What this task involves: Reproduce all entries precisely, down to the last character.

----

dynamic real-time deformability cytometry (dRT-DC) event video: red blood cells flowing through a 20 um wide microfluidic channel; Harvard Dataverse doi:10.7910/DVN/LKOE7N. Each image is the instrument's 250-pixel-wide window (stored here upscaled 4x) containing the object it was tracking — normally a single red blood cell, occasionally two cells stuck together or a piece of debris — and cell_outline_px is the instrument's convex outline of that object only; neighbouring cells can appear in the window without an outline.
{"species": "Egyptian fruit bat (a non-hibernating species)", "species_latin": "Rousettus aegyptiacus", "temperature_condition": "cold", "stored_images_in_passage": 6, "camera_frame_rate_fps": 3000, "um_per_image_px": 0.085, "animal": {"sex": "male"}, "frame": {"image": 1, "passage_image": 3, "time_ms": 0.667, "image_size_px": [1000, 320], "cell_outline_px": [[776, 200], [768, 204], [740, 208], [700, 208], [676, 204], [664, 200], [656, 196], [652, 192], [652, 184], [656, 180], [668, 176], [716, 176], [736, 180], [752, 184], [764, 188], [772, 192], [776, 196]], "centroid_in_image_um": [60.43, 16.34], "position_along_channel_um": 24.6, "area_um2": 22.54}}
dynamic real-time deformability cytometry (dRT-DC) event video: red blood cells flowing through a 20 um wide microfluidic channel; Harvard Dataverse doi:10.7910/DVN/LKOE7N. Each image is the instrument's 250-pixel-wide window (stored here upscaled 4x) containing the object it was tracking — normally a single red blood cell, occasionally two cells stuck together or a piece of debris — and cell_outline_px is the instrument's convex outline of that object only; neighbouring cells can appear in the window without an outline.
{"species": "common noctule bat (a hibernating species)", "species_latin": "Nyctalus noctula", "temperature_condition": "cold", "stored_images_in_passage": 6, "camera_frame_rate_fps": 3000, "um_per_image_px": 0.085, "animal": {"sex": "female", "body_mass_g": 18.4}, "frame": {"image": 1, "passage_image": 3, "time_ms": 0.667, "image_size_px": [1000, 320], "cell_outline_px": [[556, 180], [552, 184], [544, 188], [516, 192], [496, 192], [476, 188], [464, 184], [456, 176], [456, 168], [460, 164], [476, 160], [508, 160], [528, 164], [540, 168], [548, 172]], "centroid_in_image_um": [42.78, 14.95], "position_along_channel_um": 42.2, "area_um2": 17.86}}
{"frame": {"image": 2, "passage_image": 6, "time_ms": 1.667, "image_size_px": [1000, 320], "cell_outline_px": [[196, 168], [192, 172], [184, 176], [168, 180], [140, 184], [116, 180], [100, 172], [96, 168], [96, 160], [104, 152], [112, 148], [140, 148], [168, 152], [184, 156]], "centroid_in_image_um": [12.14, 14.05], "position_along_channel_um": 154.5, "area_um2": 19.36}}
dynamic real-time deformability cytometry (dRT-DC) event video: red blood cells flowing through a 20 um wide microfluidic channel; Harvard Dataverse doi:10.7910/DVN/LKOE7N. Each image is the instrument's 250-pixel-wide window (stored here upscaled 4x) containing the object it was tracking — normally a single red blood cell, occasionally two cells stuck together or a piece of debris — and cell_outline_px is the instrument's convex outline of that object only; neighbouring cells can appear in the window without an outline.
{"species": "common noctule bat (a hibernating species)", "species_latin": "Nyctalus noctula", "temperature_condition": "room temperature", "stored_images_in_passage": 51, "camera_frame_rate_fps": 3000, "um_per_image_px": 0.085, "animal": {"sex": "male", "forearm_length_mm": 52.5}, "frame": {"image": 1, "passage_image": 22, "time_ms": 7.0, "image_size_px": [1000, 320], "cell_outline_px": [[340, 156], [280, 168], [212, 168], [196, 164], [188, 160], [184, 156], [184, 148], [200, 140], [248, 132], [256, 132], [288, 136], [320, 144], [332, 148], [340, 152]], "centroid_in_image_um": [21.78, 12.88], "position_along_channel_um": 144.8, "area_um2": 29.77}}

----

Task solution:
dynamic real-time deformability cytometry (dRT-DC) event video: red blood cells flowing through a 20 um wide microfluidic channel; Harvard Dataverse doi:10.7910/DVN/LKOE7N. Each image is the instrument's 250-pixel-wide window (stored here upscaled 4x) containing the object it was tracking — normally a single red blood cell, occasionally two cells stuck together or a piece of debris — and cell_outline_px is the instrument's convex outline of that object only; neighbouring cells can appear in the window without an outline.
{"species": "Egyptian fruit bat (a non-hibernating species)", "species_latin": "Rousettus aegyptiacus", "temperature_condition": "cold", "stored_images_in_passage": 6, "camera_frame_rate_fps": 3000, "um_per_image_px": 0.085, "animal": {"sex": "male"}, "frame": {"image": 1, "passage_image": 3, "time_ms": 0.667, "image_size_px": [1000, 320], "cell_outline_px": [[776, 200], [768, 204], [740, 208], [700, 208], [676, 204], [664, 200], [656, 196], [652, 192], [652, 184], [656, 180], [668, 176], [716, 176], [736, 180], [752, 184], [764, 188], [772, 192], [776, 196]], "centroid_in_image_um": [60.43, 16.34], "position_along_channel_um": 24.6, "area_um2": 22.54}}
dynamic real-time deformability cytometry (dRT-DC) event video: red blood cells flowing through a 20 um wide microfluidic channel; Harvard Dataverse doi:10.7910/DVN/LKOE7N. Each image is the instrument's 250-pixel-wide window (stored here upscaled 4x) containing the object it was tracking — normally a single red blood cell, occasionally two cells stuck together or a piece of debris — and cell_outline_px is the instrument's convex outline of that object only; neighbouring cells can appear in the window without an outline.
{"species": "common noctule bat (a hibernating species)", "species_latin": "Nyctalus noctula", "temperature_condition": "cold", "stored_images_in_passage": 6, "camera_frame_rate_fps": 3000, "um_per_image_px": 0.085, "animal": {"sex": "female", "body_mass_g": 18.4}, "frame": {"image": 1, "passage_image": 3, "time_ms": 0.667, "image_size_px": [1000, 320], "cell_outline_px": [[556, 180], [552, 184], [544, 188], [516, 192], [496, 192], [476, 188], [464, 184], [456, 176], [456, 168], [460, 164], [476, 160], [508, 160], [528, 164], [540, 168], [548, 172]], "centroid_in_image_um": [42.78, 14.95], "position_along_channel_um": 42.2, "area_um2": 17.86}}
{"frame": {"image": 2, "passage_image": 6, "time_ms": 1.667, "image_size_px": [1000, 320], "cell_outline_px": [[196, 168], [192, 172], [184, 176], [168, 180], [140, 184], [116, 180], [100, 172], [96, 168], [96, 160], [104, 152], [112, 148], [140, 148], [168, 152], [184, 156]], "centroid_in_image_um": [12.14, 14.05], "position_along_channel_um": 154.5, "area_um2": 19.36}}
dynamic real-time deformability cytometry (dRT-DC) event video: red blood cells flowing through a 20 um wide microfluidic channel; Harvard Dataverse doi:10.7910/DVN/LKOE7N. Each image is the instrument's 250-pixel-wide window (stored here upscaled 4x) containing the object it was tracking — normally a single red blood cell, occasionally two cells stuck together or a piece of debris — and cell_outline_px is the instrument's convex outline of that object only; neighbouring cells can appear in the window without an outline.
{"species": "common noctule bat (a hibernating species)", "species_latin": "Nyctalus noctula", "temperature_condition": "room temperature", "stored_images_in_passage": 51, "camera_frame_rate_fps": 3000, "um_per_image_px": 0.085, "animal": {"sex": "male", "forearm_length_mm": 52.5}, "frame": {"image": 1, "passage_image": 22, "time_ms": 7.0, "image_size_px": [1000, 320], "cell_outline_px": [[340, 156], [280, 168], [212, 168], [196, 164], [188, 160], [184, 156], [184, 148], [200, 140], [248, 132], [256, 132], [288, 136], [320, 144], [332, 148], [340, 152]], "centroid_in_image_um": [21.78, 12.88], "position_along_channel_um": 144.8, "area_um2": 29.77}}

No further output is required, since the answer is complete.